Gelelim bu büyük resmin detayına, yani İstanbul’a. Birileri İstanbul sandıklarında profesyonel bir oyun oynadılar. Oyunu öyle kurnazca oynadılar ki işin içinden şu an ne YSK ne de partiler çıkabiliyor. Belli ki ortada büyük bir seçim yolsuzluğu var. Bundan sonra ne olur? Ne olacağı üç aşağı beş yukarı belli. Oyların sayımı bittikten sonra durum İmamoğlu’nun lehine gelişirse kesinkes AK Parti seçimin yeniden yapılması için elinden geleni yapacak ve İstanbul seçimleri yenilenecektir.
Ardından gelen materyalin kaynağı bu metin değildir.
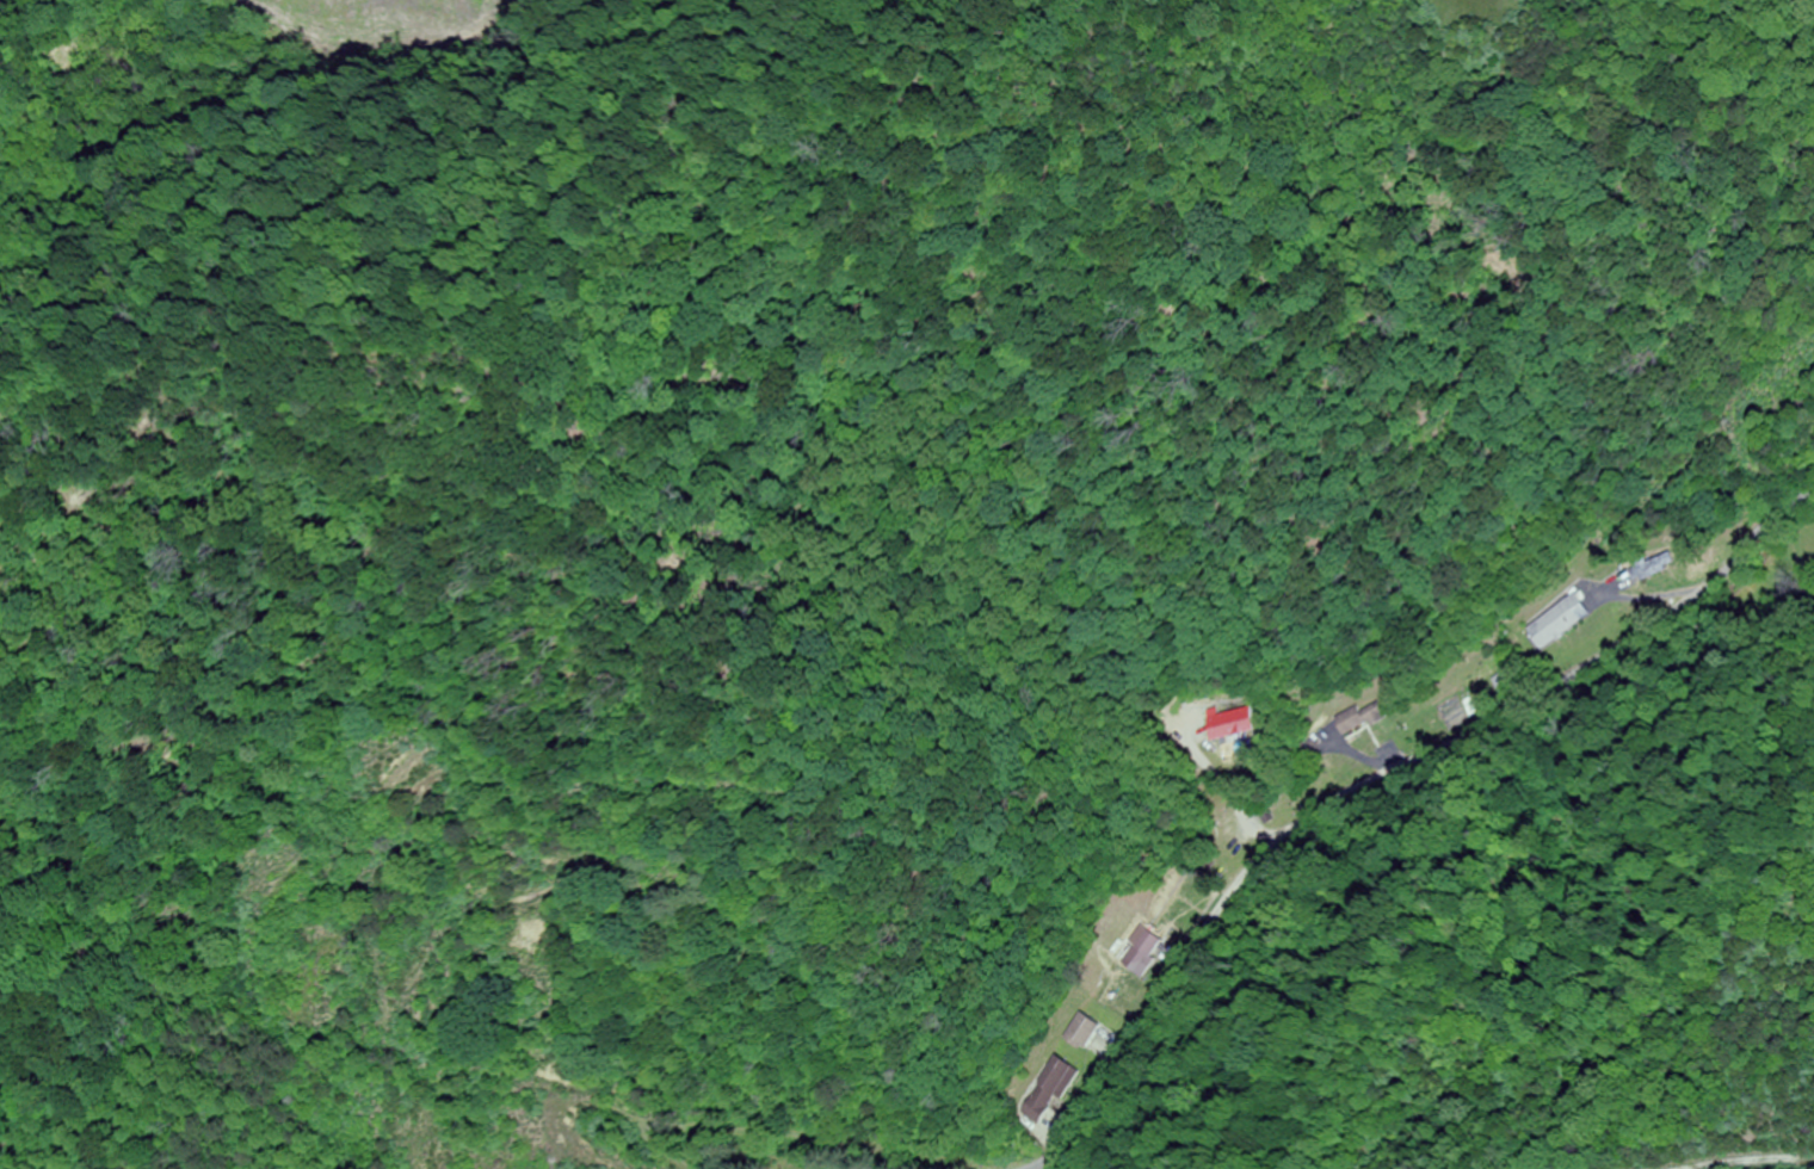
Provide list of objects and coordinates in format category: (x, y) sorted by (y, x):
building: (1655, 568)
building: (1558, 621)
building: (1506, 686)
road: (1389, 781)
building: (1145, 952)
building: (1084, 1032)
building: (1051, 1089)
Peki AK Parti yenilenen bir seçimde İstanbul’u tekrar kazanabilir mi? Evet. Peki böylesine büyük bir getirinin yanında bu işin AK Parti’ye ve ülkeye getireceği bir siyasi riski var mı? Var. Şöyle ki; daha şimdiden İmamoğlu’ndan imal edilen “bir mağdur, hakkı yenmiş siyasetçi profili” üzerinden kendisinin gelecekte hangi koltuklara oturabileceğinin hesapları yapılmaya başlandı. “Hakkı yenmiş”, “mağdur Anadolu çocuğu” pozu toplumda bir karşılık bulur ve tutarsa birileri İmamoğlu’nun genel siyasette de daha etkin rol alması için çeşitli senaryolar üretiyorlar. Kılıçdaroğlu’nu nasıl getirdilerse İmamoğlu’nu da benzer yöntemlerle CHP’nin başına monte edecekler. Her halükarda ortada bir oyun var, bu kesin.
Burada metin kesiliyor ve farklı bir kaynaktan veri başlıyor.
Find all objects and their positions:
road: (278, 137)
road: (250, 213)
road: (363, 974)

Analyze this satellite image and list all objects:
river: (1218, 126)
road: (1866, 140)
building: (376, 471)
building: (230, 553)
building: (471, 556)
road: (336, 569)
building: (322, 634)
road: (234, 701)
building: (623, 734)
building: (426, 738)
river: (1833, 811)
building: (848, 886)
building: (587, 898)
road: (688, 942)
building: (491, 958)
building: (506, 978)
Bir başka mesele ise İyi Parti ve Saadet Partisi üzerinden muhafazakar seçmenin de sol partilere oy verilebileceği algısının üretilmesiyle CHP+HDP+İyi Parti gibi ittifakların önünün açılması ve bu ittifaklar aracılığı ile HDP+PKK çizgisinin meşru zemine çekilerek itibarının artırılması projesinin sahaya indirilmesi. İstanbul seçimlerinde belli ki İmamoğlu HDP’den ciddi şekilde oy aldı. Kemalist seçmenle bölücü eğilim, İyi Parti çizgisindeki milliyetçi çizgi ile Saadet çizgisindeki İslamcı eğilim bu seçimde bir araya getirildi. Yani İslamcılar, Milliyetçilerin bir kesimi, bölücüler ve Kemalist seçmen Erdoğan ve AK Parti’yi devirmek için bir blok oluşturdular. Blok başarılı oldu mu, oldu. İmamoğlu’nun bu kadar çok oy almasının sebebi bu bloğun Erdoğan düşmanlığındaki ısrarından başka bir şey değil. Peki HDP ile ittifak yapan bir CHP’yi Kemalist seçmenin midesi nasıl kaldırdı? Peki İslamcılar HDP’ye nasıl tahammül edebildiler? Cevap ortada, söylemeye dahi gerek yok.

Ancak bu süreçten sonra çok farklı bir CHP ile, çok farklı bir AK Parti’yle çok farklı bir siyasal tablo ile karşı karşıya olacağımız kesin. Nasıl mı? Bekleyin görün derim. Bir ipucu isterseniz vereyim. meselâ CHP’nin başına Türk asıllı olmayan ama adıyla soyadıyla yerli, bizden imajı veren birisi getirilecek. HDP’li Sezai Temelli’nin “vâdedilmiş topraklar ve Musa” çıkışından sonra umarım bu ipucunu “yok canım o kadar da değil” şeklinde algılamazsınız! Bomba yakında patlar merak etmeyin. Biraz sabredin.